La primera vez que la vi, la oscuridad la abrazaba como si formara parte de ella. Estaba sentada en el último banco de la iglesia abandonada, la cabeza inclinada hacia atrás, los ojos cerrados, como si esperara algo... o a alguien.
Me quedé en la entrada, dudando. No debía estar allí, pero algo en ella me llamaba, como el murmullo de una sirena. Me acerqué despacio, el eco de mis pasos resonando entre las paredes frías.
—¿Vienes a confesarte? —dijo sin abrir los ojos, su voz suave, pero con un filo peligroso.
—No soy de los que piden perdón —respondí, sentándome a su lado.
Sus labios se curvaron en una sonrisa amarga.
—Entonces, estás en el lugar correcto. Aquí no hay redención para gente como nosotros.
No le pregunté su nombre. No hacía falta. Ella era un misterio envuelto en sombras, y yo siempre había tenido una debilidad por las cosas que prometían destrucción. Esa noche hablamos durante horas, bajo el techo derrumbado, mientras la luna nos observaba como testigo silencioso.
Me volví adicto a ella. A sus silencios. A la tristeza que escondía en cada mirada. A su forma de hacer que el mundo pareciera un poco más vacío cuando no estaba. Y, sin darme cuenta, me perdí en su caos, hasta el punto en el que ya no sabía dónde terminaba ella y dónde empezaba yo.
—Me vas a romper —le dije una noche, con la voz apenas un susurro.
Ella me miró, sus ojos fríos pero sinceros.
—Te advertí que no me buscaras.
Sabía que tenía razón, pero no me importaba. Le di todo. Mi tiempo, mi confianza, mi corazón... cada pedazo de mí. Y ella lo aceptó, sin prometer nunca devolverme nada a cambio.
Entonces llegó el final.
Aquella última noche, la encontré de nuevo en la iglesia, su figura iluminada solo por la tenue luz de una vela. Esta vez había lágrimas en sus ojos, algo que nunca había visto en ella.
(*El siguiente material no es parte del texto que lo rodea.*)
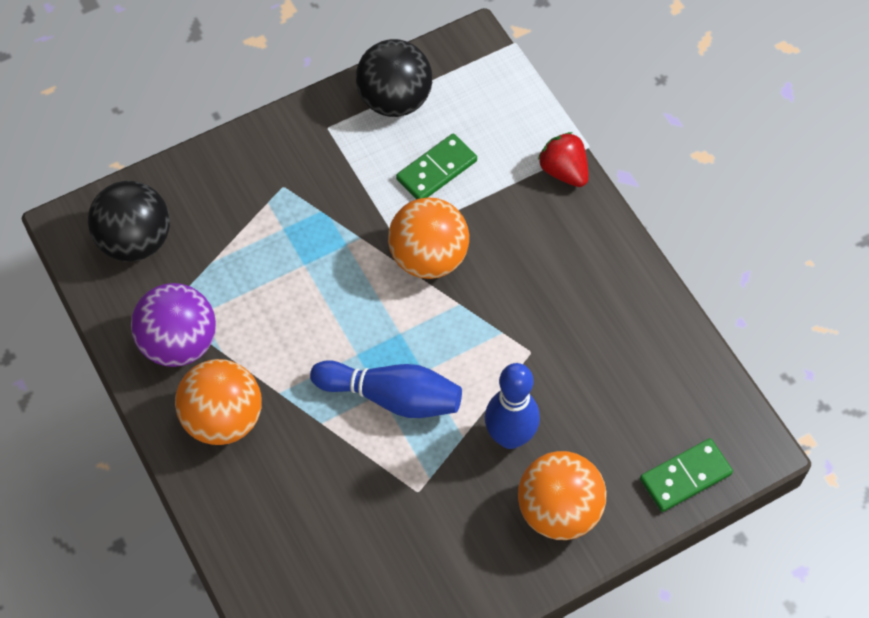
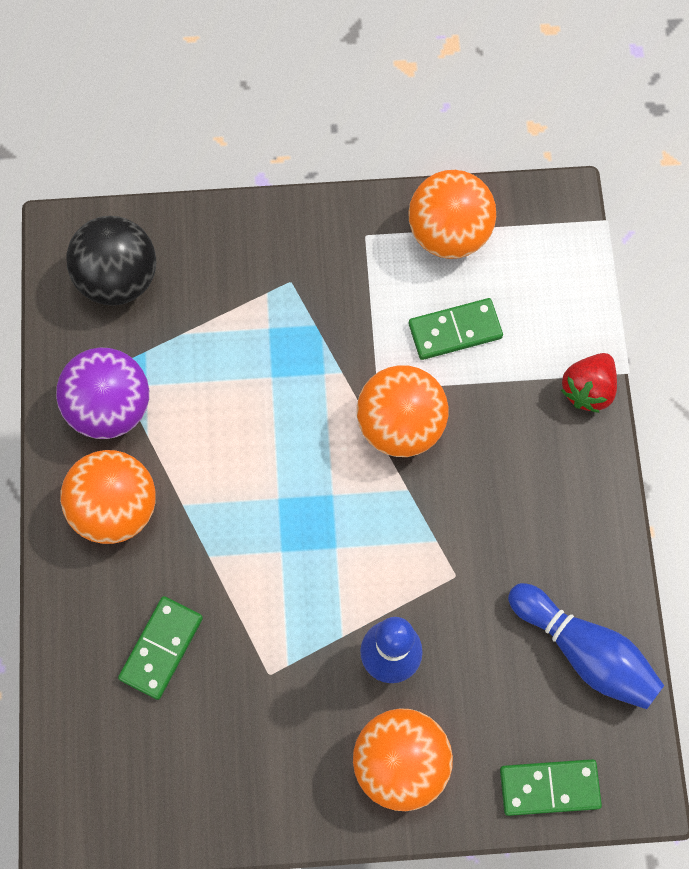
camera: 25 degrees right, 10 degrees up
(317, 510) = (161, 648): none -> green domino
(392, 397) = (291, 560): blue bowling pin -> blue bowling pin (584, 651)
(394, 100) = (449, 233): black ball -> orange ball
(564, 171) = (587, 389): red strawberry -> red strawberry turned 135 degrees counterclockwise

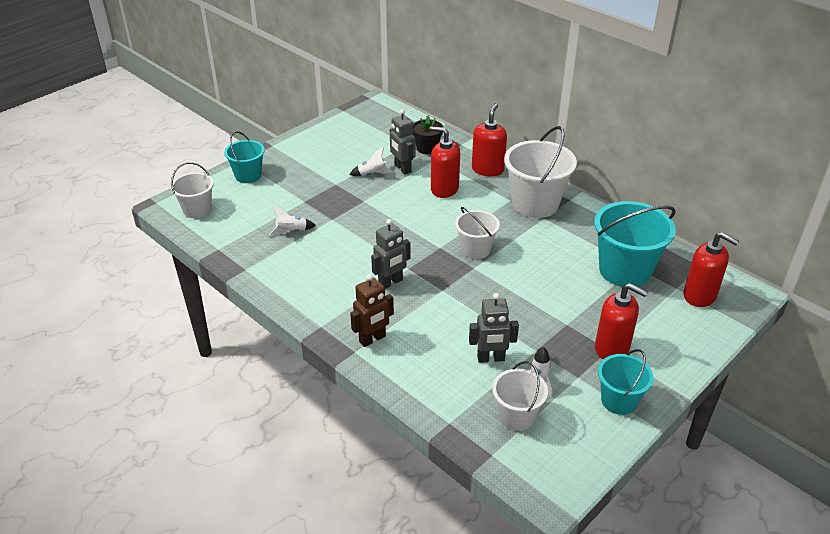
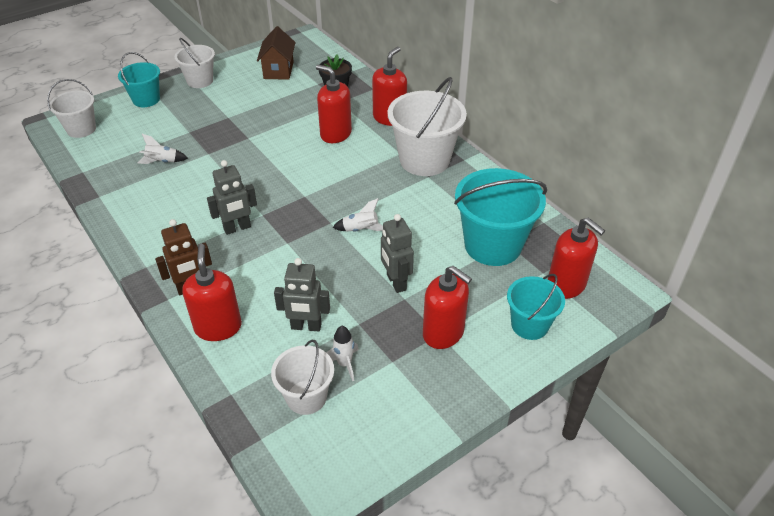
camera: 10 degrees right, 5 degrees up
(364, 136) = (278, 70): none -> brown house
(372, 174) = (268, 111): white rocket -> white rocket (360, 230)
(402, 168) = (302, 108): grey robot -> grey robot (396, 282)
(412, 369) = (218, 327): none -> red soap dispenser
(475, 249) = (341, 203): white bucket -> white bucket (200, 81)
(619, 400) = (427, 396): turquoise bucket -> turquoise bucket (529, 325)

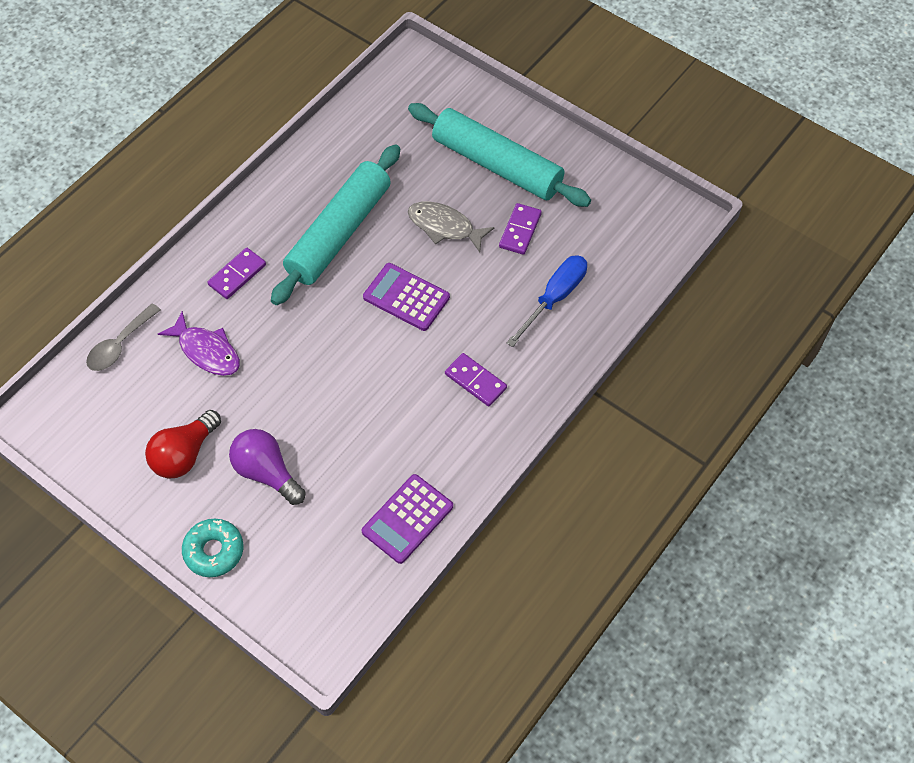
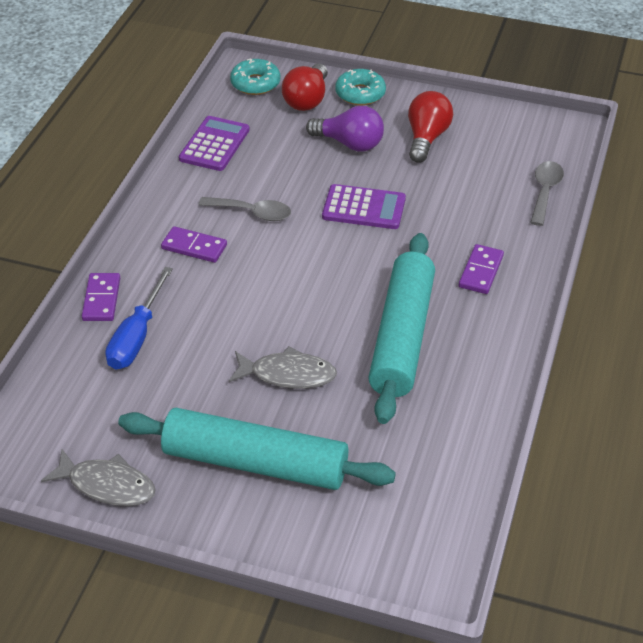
camera: 160 degrees right, 15 degrees down
(207, 351) = (462, 207): purple fish -> none
(277, 560) = (307, 100): none -> red light bulb
(323, 612) = (255, 83): none -> turquoise donut
(406, 297) = (296, 297): purple calculator -> purple calculator (364, 208)
(406, 407) = (252, 213): none -> grey spoon
(520, 230) = (198, 394): purple domino -> purple domino (101, 299)
(607, 179) = (107, 485): none -> grey fish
—Lo siento —dijo, y su voz se quebró.
No entendí hasta que vi la pistola en su mano.
—¿Por qué? —pregunté, mi pecho ardiendo de dolor y confusión.
—Porque amarme siempre fue tu sentencia de muerte. —Me miró una última vez, sus ojos llenos de una tristeza infinita.
Y antes de que pudiera detenerla, el disparo resonó en la iglesia vacía.
La vela titiló una última vez antes de apagarse, dejándome solo en la oscuridad.